Data extract: Begin
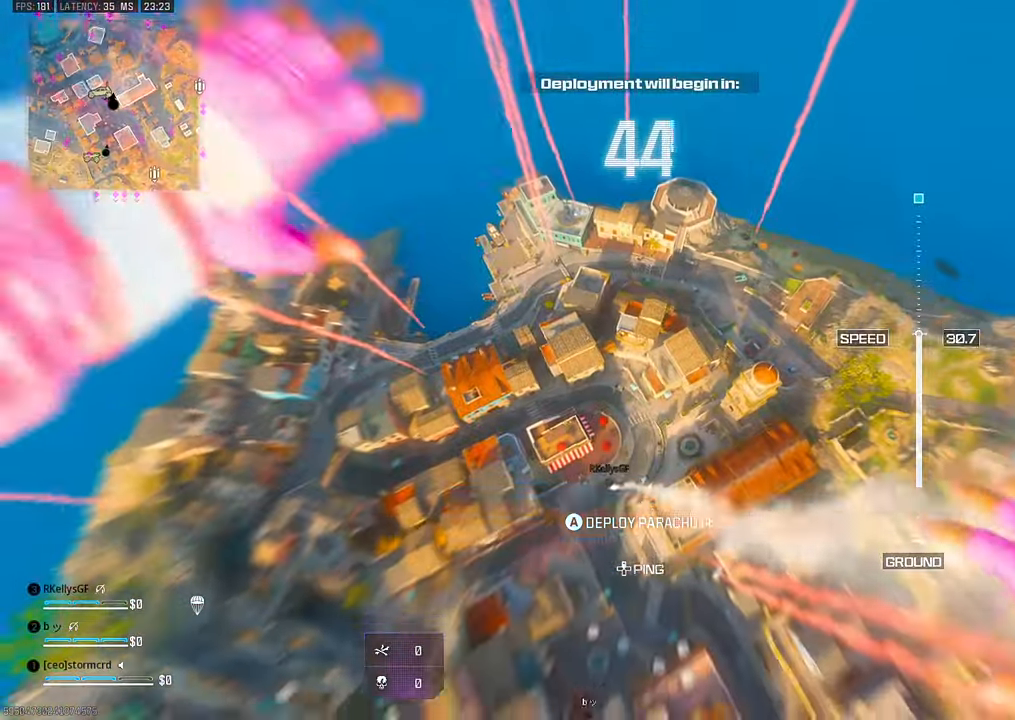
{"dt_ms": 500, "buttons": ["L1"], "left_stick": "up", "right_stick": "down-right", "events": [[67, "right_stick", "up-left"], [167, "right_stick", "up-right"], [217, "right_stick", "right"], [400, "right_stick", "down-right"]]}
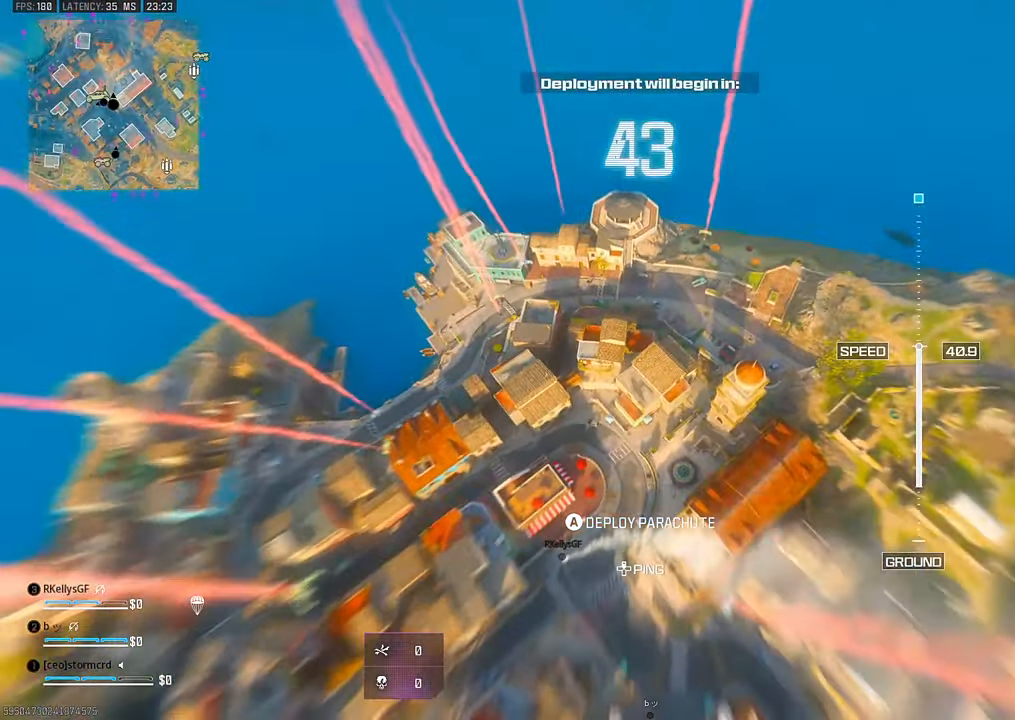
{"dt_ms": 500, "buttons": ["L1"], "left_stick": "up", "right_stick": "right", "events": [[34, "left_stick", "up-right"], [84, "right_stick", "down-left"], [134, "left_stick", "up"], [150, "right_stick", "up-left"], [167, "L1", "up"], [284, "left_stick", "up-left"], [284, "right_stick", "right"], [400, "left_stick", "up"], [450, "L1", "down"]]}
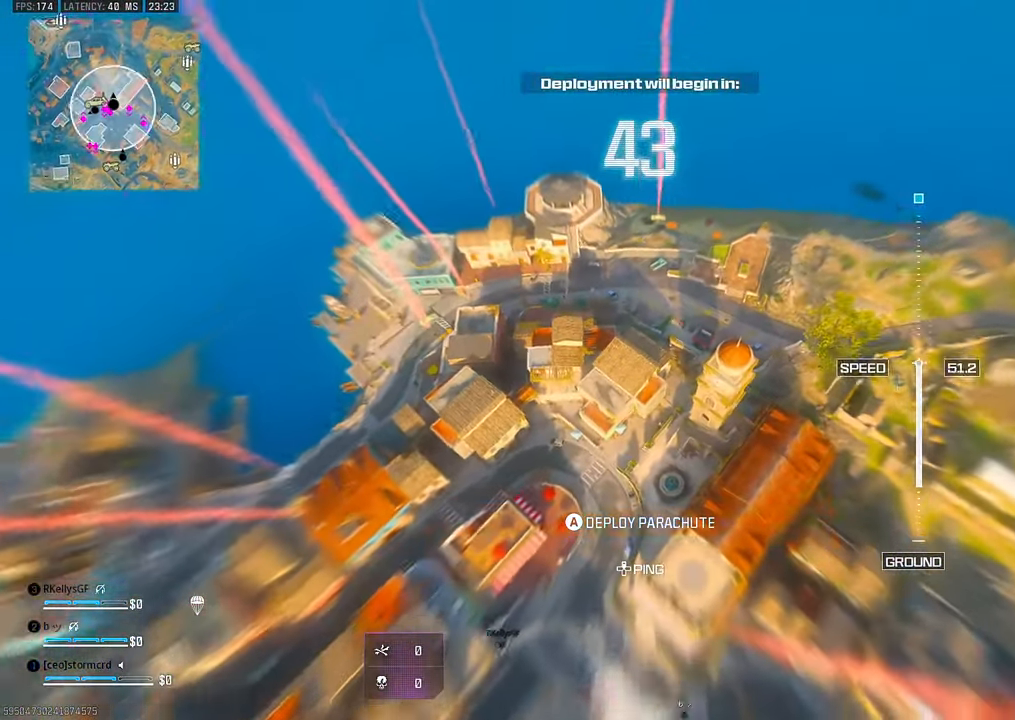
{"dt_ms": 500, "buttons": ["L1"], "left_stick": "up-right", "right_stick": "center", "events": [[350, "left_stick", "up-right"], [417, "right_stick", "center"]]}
Data extract: End
Required action:
The whole listing above is to be printed again exactly; pictures stay out of it.

Task answer:
{"dt_ms": 500, "buttons": ["L1"], "left_stick": "up", "right_stick": "down-right", "events": [[67, "right_stick", "up-left"], [167, "right_stick", "up-right"], [217, "right_stick", "right"], [400, "right_stick", "down-right"]]}
{"dt_ms": 500, "buttons": ["L1"], "left_stick": "up", "right_stick": "right", "events": [[34, "left_stick", "up-right"], [84, "right_stick", "down-left"], [134, "left_stick", "up"], [150, "right_stick", "up-left"], [167, "L1", "up"], [284, "left_stick", "up-left"], [284, "right_stick", "right"], [400, "left_stick", "up"], [450, "L1", "down"]]}
{"dt_ms": 500, "buttons": ["L1"], "left_stick": "up-right", "right_stick": "center", "events": [[350, "left_stick", "up-right"], [417, "right_stick", "center"]]}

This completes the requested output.